Updated on July 09, 2022

Comments

Danilo 11 months
I have to write a function that fills a char* buffer for an assigned length with the content of a string. If the string is too long, I just have to cut it. The buffer is not allocated by me but by the user of my function. I tried something like this:
```
int writebuff(char* buffer, int length){
    string text="123456789012345";
    memcpy(buffer, text.c_str(),length);
    //buffer[length]='\0';
    return 1;
}
int main(){
    char* buffer = new char[10];
    writebuff(buffer,10);
    cout << "After: "<<buffer<<endl;
}
```
my question is about the terminator: should it be there or not?
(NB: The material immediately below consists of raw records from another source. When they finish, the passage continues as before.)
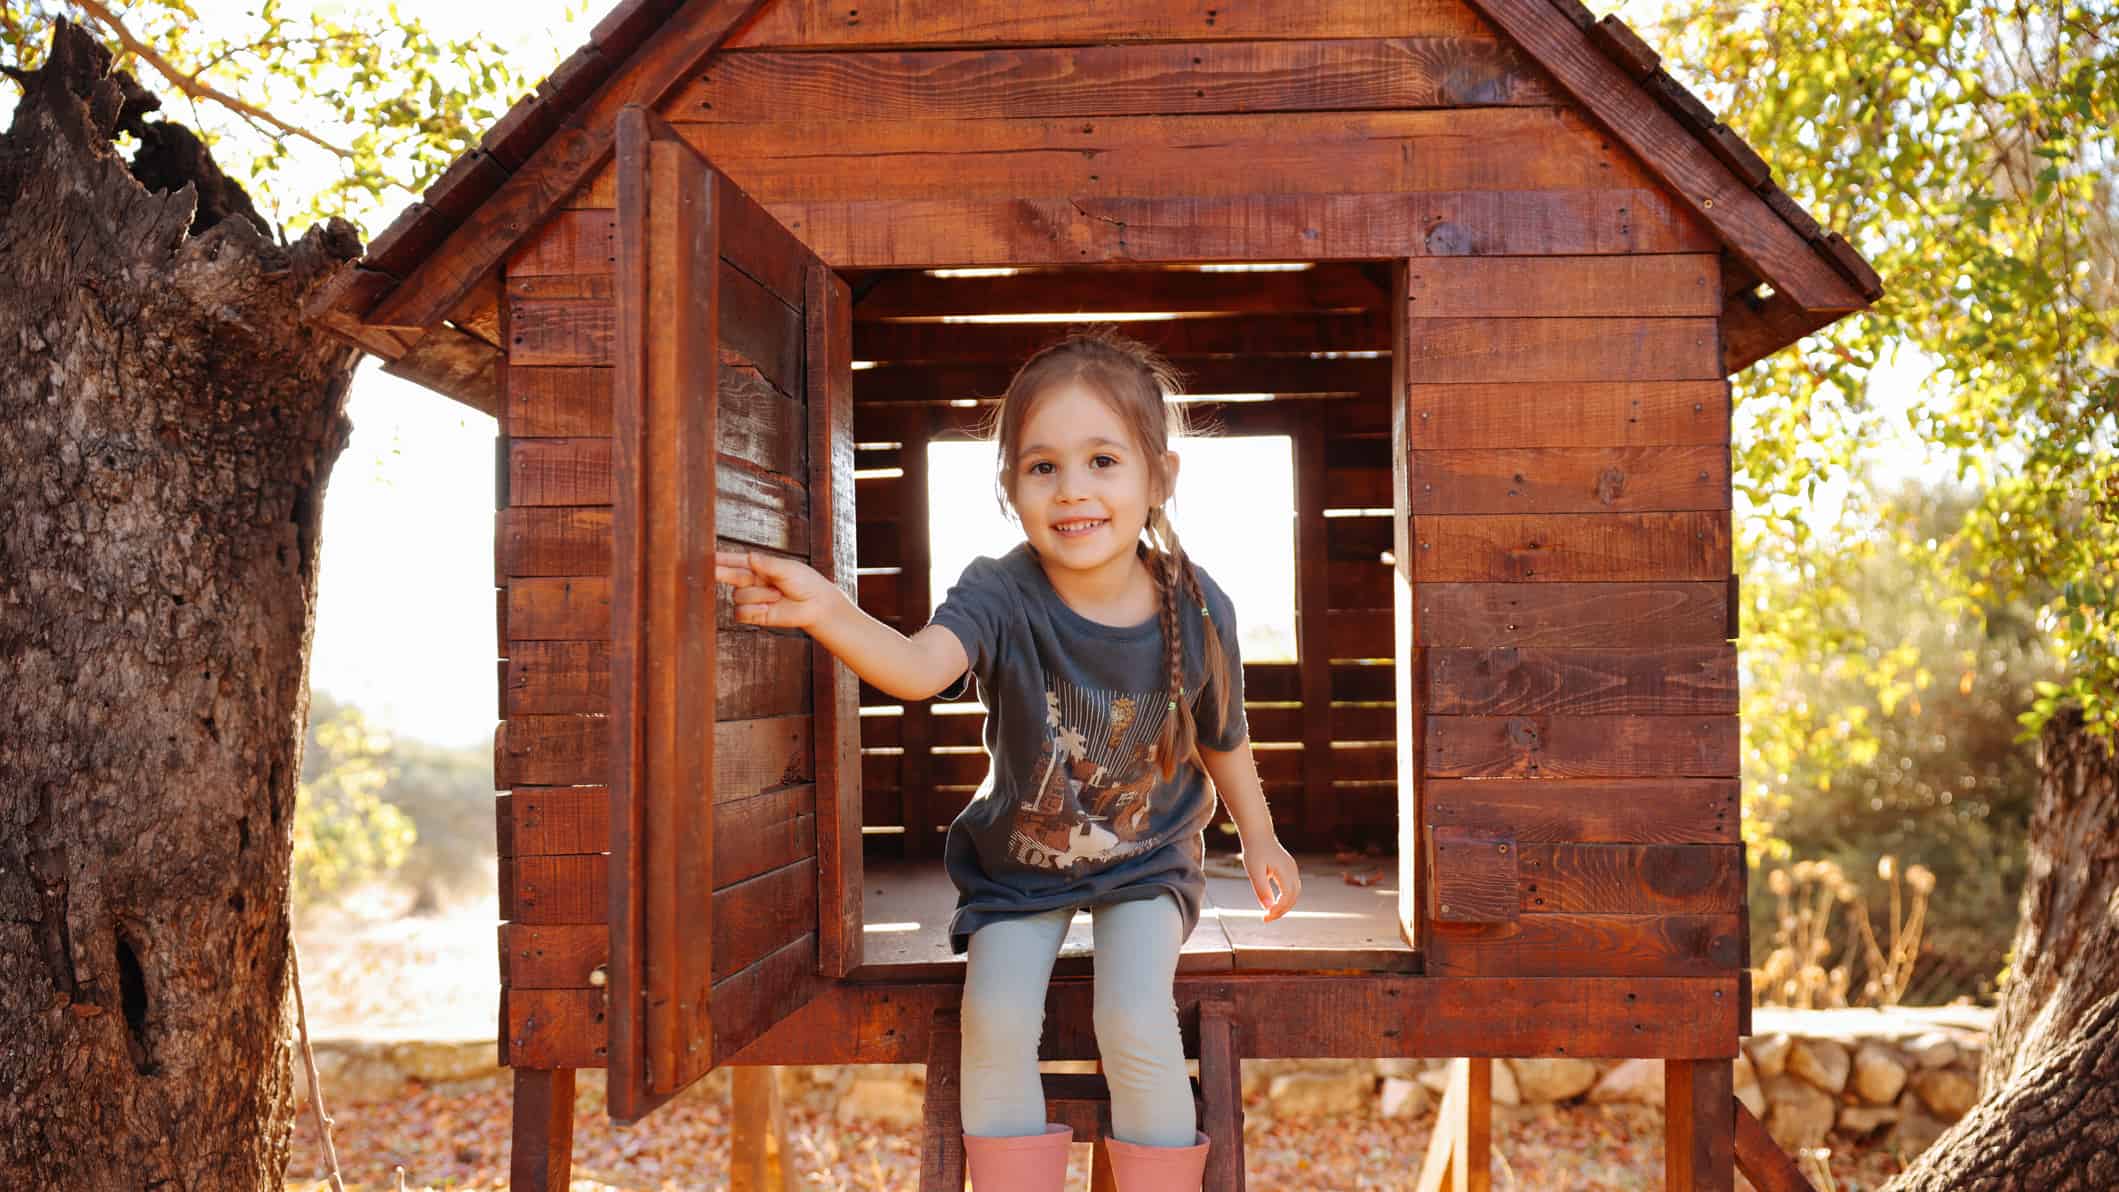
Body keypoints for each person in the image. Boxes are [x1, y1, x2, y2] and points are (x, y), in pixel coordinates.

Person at [715, 326, 1302, 1191]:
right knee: (992, 1017)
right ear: (1009, 488)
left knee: (1133, 1015)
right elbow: (918, 668)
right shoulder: (999, 589)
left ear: (1158, 476)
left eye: (1103, 460)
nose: (1073, 489)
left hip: (1147, 864)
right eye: (1042, 467)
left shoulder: (1195, 603)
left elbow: (1222, 736)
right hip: (1019, 868)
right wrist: (828, 611)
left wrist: (1261, 837)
This function is used in a much wider code and sometimes it seems I get problems with strange characters when the string needs to be cut.
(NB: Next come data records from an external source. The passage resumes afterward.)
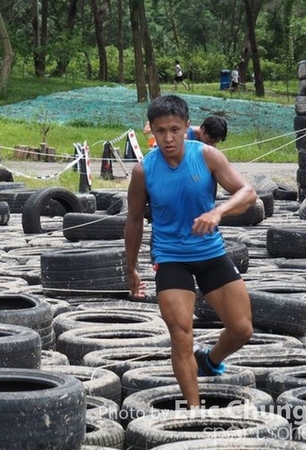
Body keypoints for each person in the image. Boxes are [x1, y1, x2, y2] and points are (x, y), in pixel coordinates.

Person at [124, 95, 256, 408]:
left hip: (211, 253)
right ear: (151, 131)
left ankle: (209, 361)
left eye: (174, 129)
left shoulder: (207, 155)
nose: (168, 138)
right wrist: (131, 267)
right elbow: (133, 220)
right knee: (182, 335)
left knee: (241, 330)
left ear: (187, 126)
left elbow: (248, 192)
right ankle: (193, 412)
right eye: (160, 131)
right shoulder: (144, 171)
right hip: (170, 257)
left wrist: (218, 212)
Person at [144, 116, 227, 150]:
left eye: (215, 142)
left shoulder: (211, 139)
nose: (211, 145)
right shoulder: (185, 136)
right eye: (210, 141)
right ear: (203, 129)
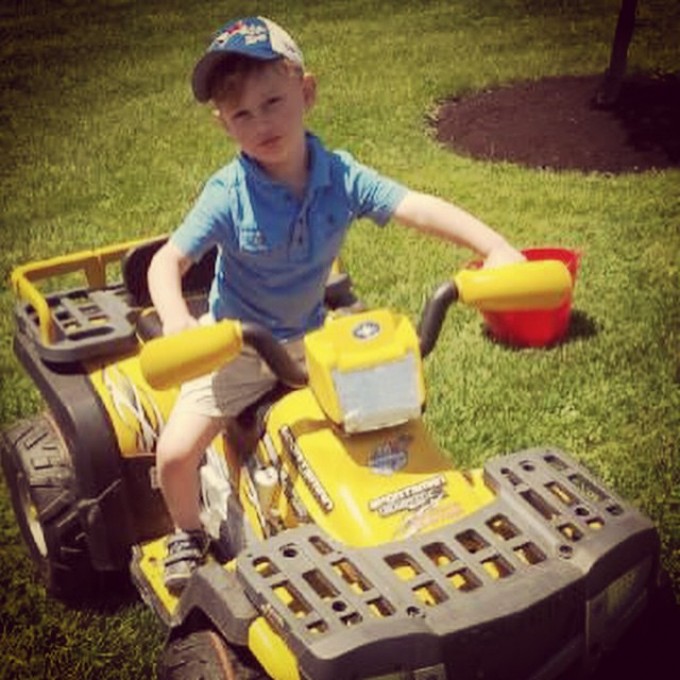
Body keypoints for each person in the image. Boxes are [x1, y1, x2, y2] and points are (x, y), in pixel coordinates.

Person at [147, 15, 525, 592]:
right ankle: (188, 534)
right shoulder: (229, 194)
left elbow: (417, 207)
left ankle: (405, 517)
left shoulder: (341, 176)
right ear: (224, 124)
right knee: (175, 453)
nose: (261, 123)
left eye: (272, 101)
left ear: (307, 92)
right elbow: (166, 262)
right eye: (241, 114)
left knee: (385, 428)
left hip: (317, 337)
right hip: (237, 344)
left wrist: (494, 247)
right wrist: (178, 321)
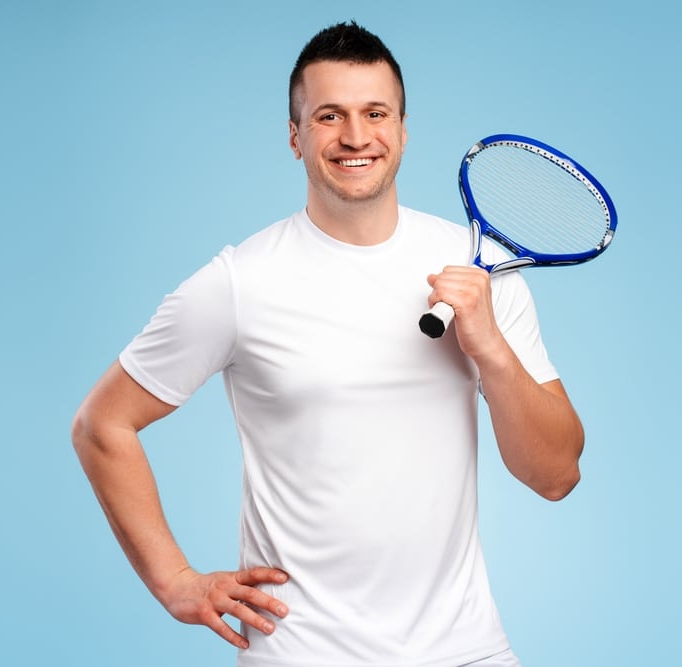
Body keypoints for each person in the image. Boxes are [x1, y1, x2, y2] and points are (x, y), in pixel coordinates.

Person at [72, 21, 584, 667]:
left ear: (402, 130)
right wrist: (175, 580)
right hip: (302, 653)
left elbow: (557, 473)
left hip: (465, 650)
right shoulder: (239, 282)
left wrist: (490, 348)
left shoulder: (479, 277)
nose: (355, 136)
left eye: (375, 113)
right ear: (294, 136)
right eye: (328, 116)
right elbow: (101, 424)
Any hints on the correct procedure to follow?
- DumbCoder about 12 years
  
  If you are using C++ strings use string inseatd of char * and use copy rather than memcpy
- pmg about 12 years
  
  If you are trying to write a multi-language source file, you should stay away from "C++isms": no std::, no new, no << (except maybe if you mean bitwise shift), ...
- matth about 12 years
  
  writebuff should do whatever it is advertised to do. If the caller expects a terminator, then writebuff must supply it. If the caller expects no terminator then writebuff must not supply it. In this specific case, the caller clearly expects a terminator (operator<<(ostream, char*) expects a terminator).
- Mel about 12 years
  
  So this is basically strlcpy(3) or am I missing something?
matth about 12 years

Conversely, if you don't want to treat the buffer as a string, you should not NUL terminate it.
Mark Ransom about 12 years

It's OK to copy length instead of length-1 characters, and half avoids a bug when you pass a buffer length of 0.